• **REQUIREMENTS**
Please quote the records from the line containing "common name: Eurasian collared dove" to the line containing "scientific name: Lithobates palustris", both lines included.

• **EXCERPTED DATA**
___
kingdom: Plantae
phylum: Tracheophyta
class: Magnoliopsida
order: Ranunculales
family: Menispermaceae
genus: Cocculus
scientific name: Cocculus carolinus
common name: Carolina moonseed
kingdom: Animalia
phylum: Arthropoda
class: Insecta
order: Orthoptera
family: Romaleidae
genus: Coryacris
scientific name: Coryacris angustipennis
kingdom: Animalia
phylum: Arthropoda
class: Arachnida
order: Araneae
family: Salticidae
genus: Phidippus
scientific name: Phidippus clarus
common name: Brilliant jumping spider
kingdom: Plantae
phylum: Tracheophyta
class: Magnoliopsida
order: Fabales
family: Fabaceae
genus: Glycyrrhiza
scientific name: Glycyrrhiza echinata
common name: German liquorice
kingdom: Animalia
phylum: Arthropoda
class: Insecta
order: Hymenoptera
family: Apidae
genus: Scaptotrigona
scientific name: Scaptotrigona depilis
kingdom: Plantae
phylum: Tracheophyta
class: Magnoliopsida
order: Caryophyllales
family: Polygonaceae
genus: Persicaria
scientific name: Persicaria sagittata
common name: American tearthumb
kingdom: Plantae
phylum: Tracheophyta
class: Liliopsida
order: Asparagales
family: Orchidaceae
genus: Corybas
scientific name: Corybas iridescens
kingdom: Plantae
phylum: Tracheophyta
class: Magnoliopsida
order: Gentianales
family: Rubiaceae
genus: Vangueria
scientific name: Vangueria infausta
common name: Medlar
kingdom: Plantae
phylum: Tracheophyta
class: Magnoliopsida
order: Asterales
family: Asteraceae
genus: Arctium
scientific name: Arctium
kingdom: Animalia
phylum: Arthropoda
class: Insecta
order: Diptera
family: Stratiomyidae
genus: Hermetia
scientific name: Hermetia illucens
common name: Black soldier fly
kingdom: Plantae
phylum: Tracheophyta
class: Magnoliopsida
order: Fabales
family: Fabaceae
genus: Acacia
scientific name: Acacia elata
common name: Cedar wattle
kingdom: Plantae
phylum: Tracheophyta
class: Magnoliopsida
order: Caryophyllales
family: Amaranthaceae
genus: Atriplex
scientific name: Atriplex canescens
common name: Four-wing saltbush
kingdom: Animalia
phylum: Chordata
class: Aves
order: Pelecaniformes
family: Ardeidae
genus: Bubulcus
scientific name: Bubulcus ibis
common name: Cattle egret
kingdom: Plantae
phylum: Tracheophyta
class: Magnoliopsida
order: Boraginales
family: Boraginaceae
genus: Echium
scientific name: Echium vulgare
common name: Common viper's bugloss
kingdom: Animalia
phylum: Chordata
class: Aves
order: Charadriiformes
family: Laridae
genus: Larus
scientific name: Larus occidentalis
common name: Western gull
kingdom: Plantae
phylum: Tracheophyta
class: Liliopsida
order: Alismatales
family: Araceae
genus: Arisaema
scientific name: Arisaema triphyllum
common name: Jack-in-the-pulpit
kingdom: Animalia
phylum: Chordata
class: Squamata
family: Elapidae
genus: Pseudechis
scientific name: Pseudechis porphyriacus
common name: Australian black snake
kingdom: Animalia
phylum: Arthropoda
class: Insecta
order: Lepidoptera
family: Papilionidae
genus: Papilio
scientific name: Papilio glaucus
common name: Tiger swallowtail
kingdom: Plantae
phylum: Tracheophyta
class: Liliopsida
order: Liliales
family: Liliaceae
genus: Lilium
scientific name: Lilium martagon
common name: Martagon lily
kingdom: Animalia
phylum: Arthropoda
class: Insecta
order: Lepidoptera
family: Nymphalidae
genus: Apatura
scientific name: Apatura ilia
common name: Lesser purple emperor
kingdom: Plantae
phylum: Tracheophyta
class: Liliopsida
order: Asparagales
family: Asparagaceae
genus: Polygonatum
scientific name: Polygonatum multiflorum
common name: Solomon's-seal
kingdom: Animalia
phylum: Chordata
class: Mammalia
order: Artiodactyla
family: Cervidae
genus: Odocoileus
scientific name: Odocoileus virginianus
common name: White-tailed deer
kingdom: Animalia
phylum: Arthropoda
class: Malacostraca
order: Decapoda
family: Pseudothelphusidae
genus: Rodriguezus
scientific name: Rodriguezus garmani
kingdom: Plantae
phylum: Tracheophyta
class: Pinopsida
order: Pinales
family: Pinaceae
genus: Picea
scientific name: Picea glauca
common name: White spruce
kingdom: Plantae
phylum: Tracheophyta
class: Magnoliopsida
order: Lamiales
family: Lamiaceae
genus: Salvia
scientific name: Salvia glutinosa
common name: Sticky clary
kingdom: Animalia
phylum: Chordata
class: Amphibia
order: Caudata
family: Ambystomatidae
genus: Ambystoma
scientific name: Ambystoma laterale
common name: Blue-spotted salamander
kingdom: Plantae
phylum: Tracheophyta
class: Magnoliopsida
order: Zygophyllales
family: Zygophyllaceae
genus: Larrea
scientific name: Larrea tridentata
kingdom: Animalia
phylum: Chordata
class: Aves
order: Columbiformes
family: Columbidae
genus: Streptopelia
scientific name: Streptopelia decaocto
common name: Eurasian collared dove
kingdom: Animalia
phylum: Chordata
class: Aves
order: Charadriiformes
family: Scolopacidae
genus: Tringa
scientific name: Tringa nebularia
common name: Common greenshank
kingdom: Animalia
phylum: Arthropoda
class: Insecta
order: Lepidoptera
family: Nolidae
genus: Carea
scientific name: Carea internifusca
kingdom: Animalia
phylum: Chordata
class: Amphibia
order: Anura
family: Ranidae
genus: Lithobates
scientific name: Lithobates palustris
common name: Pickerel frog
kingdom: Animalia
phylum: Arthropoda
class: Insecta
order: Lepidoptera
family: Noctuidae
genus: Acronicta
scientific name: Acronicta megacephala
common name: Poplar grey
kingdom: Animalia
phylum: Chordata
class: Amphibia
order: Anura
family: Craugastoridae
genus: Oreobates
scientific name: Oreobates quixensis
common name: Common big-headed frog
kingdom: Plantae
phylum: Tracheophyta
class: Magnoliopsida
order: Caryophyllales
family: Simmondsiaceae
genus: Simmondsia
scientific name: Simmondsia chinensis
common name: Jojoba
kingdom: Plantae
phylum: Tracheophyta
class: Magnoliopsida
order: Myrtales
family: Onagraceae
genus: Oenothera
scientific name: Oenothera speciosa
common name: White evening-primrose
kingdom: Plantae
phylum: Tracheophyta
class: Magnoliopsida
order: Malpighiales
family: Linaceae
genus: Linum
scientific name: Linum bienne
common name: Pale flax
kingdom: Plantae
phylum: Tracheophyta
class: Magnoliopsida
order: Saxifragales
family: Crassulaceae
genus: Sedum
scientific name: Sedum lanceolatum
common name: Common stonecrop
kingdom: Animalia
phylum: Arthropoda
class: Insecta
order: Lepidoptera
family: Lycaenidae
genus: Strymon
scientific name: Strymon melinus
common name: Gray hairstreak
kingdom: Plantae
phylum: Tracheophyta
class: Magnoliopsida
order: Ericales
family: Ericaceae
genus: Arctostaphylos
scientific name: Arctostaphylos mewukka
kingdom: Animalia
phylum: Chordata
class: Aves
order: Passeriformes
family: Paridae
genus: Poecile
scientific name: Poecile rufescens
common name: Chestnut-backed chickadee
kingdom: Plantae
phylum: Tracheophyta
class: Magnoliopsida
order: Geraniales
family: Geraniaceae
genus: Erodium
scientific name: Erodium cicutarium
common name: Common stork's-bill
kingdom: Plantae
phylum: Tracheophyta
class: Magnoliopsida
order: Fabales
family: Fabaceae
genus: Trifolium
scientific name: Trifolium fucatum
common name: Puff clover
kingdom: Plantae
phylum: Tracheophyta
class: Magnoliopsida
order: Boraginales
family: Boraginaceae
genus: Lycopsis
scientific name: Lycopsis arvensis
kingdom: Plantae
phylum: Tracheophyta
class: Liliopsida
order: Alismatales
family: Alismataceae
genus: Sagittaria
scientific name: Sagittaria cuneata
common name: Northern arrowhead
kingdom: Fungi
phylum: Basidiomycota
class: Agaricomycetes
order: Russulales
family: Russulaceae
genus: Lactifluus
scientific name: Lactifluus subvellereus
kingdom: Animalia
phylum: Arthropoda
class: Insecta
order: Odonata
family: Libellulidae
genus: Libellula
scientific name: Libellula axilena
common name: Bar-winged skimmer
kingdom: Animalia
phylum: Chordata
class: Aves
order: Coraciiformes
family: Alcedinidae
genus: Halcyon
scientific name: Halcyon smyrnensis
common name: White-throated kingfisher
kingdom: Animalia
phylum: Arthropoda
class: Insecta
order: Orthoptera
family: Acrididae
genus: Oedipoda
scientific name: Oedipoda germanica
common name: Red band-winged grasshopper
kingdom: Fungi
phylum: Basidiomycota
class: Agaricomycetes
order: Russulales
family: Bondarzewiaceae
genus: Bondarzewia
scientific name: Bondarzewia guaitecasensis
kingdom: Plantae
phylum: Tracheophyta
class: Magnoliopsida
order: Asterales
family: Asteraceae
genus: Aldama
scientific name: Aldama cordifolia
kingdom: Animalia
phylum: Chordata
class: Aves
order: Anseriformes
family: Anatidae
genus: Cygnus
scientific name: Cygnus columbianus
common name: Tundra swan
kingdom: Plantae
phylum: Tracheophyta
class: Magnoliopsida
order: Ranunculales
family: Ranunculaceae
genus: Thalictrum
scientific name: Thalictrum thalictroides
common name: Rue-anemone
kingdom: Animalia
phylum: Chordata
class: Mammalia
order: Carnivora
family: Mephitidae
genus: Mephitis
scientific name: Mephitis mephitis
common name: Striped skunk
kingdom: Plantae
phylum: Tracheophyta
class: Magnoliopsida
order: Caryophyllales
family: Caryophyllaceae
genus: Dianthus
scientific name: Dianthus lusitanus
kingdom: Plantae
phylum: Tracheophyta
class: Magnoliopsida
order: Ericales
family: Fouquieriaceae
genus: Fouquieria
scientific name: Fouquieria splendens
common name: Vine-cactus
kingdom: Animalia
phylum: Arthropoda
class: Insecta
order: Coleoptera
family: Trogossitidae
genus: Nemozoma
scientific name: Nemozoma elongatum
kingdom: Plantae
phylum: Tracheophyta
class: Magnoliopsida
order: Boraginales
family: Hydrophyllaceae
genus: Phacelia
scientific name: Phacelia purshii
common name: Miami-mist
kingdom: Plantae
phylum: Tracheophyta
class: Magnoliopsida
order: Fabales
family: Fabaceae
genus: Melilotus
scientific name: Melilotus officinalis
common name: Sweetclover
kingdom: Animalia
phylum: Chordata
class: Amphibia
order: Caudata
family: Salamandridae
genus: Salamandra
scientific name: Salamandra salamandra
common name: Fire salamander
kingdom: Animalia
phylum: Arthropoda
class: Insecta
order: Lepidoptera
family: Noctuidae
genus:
___
• **PROBLEM SOLUTION**
common name: Eurasian collared dove
kingdom: Animalia
phylum: Chordata
class: Aves
order: Charadriiformes
family: Scolopacidae
genus: Tringa
scientific name: Tringa nebularia
common name: Common greenshank
kingdom: Animalia
phylum: Arthropoda
class: Insecta
order: Lepidoptera
family: Nolidae
genus: Carea
scientific name: Carea internifusca
kingdom: Animalia
phylum: Chordata
class: Amphibia
order: Anura
family: Ranidae
genus: Lithobates
scientific name: Lithobates palustris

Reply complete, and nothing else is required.